When I know why we're here
And no one drags us down
POST KOMENTARZEM DO OSTATNIEJ NOTY I NIE TYLKO...
Resztką sił powstrzymuję się od usunięcia ostatniego postu. Chyba pierwszy raz pokazałam malutki kawałek siebie. Ten zły, niedobry, wyniszczający kawałek, którego nikt nie powinien zobaczyć. Powtarzam sobie jak mantrę, że czasem dobrze pokazać swoją słabość. Może dzięki temu ktoś znajdzie się bliżej klucza? O ile taki istnieje.And no one drags us down
POST KOMENTARZEM DO OSTATNIEJ NOTY I NIE TYLKO...

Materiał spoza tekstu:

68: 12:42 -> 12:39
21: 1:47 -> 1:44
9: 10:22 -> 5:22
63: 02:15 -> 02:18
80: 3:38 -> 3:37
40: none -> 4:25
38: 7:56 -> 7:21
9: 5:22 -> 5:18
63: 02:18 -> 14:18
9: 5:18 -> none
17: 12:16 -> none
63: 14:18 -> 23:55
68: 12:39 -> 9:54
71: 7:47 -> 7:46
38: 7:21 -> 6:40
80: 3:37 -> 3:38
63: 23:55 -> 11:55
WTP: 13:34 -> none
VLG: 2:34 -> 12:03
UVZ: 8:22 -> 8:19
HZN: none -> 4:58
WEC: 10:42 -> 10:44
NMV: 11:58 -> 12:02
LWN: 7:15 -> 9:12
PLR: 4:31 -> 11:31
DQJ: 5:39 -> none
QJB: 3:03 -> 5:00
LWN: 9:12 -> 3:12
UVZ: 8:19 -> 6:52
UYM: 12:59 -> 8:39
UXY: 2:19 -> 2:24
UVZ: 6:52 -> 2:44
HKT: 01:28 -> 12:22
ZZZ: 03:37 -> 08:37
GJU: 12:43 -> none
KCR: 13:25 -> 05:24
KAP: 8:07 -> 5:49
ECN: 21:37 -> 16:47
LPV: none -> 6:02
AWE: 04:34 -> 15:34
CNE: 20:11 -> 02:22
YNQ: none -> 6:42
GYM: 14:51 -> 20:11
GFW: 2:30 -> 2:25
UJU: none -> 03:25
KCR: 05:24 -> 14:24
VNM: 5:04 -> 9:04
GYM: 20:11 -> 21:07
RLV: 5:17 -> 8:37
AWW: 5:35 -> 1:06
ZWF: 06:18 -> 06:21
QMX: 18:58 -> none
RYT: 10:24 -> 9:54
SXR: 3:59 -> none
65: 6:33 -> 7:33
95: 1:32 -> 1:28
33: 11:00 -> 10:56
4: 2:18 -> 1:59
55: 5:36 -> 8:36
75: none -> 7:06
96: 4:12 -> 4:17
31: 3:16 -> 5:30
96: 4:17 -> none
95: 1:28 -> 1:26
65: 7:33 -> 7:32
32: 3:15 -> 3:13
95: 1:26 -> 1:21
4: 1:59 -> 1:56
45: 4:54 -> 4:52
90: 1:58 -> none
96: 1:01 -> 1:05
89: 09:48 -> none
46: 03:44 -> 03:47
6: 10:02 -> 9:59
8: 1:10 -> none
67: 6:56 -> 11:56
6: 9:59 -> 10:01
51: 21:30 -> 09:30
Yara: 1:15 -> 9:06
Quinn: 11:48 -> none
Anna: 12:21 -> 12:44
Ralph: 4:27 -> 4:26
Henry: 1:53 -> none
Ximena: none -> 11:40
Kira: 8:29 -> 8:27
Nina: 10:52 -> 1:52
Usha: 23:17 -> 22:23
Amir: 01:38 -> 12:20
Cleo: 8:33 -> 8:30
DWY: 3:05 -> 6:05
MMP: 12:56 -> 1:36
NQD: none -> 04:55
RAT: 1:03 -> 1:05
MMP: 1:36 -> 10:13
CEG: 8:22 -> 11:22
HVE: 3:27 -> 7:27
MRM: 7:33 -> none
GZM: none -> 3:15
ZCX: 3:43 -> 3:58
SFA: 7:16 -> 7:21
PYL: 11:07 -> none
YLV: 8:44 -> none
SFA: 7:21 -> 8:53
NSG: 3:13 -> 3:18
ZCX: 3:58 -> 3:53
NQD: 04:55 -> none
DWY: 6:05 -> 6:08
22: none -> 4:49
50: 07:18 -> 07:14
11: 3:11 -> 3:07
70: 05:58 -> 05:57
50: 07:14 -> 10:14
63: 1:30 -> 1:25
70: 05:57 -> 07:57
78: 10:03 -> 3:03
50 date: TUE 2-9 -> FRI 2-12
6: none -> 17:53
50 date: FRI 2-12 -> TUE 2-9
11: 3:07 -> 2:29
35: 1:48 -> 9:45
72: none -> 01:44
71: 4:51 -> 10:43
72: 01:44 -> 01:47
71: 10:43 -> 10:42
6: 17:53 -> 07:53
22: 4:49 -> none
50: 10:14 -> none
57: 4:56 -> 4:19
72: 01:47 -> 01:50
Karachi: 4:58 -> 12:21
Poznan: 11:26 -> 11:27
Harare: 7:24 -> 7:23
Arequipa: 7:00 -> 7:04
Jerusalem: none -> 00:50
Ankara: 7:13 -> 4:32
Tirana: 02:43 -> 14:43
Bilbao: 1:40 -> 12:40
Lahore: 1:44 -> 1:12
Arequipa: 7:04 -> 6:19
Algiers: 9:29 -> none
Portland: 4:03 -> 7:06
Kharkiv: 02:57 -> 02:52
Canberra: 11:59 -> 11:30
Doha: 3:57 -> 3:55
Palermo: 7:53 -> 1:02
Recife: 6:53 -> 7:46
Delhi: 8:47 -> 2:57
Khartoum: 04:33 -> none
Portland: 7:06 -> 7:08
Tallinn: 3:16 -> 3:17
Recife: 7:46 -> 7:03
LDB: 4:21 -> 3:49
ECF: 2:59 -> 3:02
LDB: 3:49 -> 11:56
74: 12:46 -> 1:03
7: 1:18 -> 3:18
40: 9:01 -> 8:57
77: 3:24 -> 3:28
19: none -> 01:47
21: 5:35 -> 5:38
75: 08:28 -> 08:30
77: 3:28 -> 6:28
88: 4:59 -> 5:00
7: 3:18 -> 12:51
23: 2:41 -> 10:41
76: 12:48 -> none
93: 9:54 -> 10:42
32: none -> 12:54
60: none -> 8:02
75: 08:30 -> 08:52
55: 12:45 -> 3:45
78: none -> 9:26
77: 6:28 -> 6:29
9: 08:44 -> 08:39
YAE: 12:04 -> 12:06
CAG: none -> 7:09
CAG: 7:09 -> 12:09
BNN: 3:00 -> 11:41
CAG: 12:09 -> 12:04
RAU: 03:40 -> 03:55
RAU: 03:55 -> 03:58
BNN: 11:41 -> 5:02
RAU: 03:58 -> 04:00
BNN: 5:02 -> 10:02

Zawsze przed przyjaciółmi starałam się zbudować mit osoby, która ze wszystkim daje sobie rade. Nie raz próbując oszukać innych, oszukiwałam siebie. Na dłuższą metę tych pierwszych obałamucałam do tego stopnia, że do dzisiejszego dnia nic nie wiedzą. A może tylko tak mi się wydaję? Wiem tyle, że pozwalając wkroczyć komuś do własnego życia, pozwalam mu wpłynąć na nie, zmienić, pokolorować (czasem nie moimi kredkami i nie w taki sposób jak ja bym to zrobiła, co nie oznacza, że ten sposób jest gorszy, często jest zadziwiająco lepszy), zaczarować, pozwolić komuś przytulić się do mojej duszy lub strasznie ją poharatać. Nie wiem co stało się właśnie w tym momencie mojego życia, że zaufałam do tego stopnia, że jestem w stanie wyjawić (chyba) każdą tajemnicę (oddać najwygodniejsze buty, amulet, 20g uporu, kg cierpliwości i mapę dzięki której poruszanie się po zakamarkach mnie, będzie choć trochę prostsze) . Najdziwniejsze jest to, że nie boję się 'poharatania'. Może straciłam przytomność umysłu, instynkt samozachowawczy? Cokolwiek to jest w pełni akceptuję i lubię to nowe coś w sobie.
Lista podziękowań.
Jako pierwszej chciałabym podziękować P za te dwa słowa, które przyniosły mi taką ulgę. (Za wszystkie inne rzeczy, m.in za prezent urodzinowy podziękuję Ci w specjalnym poście poświęconym relacji z waszej wizyty!)Chciałabym też podziękować pewnej drugiej osobie, która mam nadzieję w głębi duszy poczuje, że to o nią chodzi i będzie wiedziała skąd to podziękowanie.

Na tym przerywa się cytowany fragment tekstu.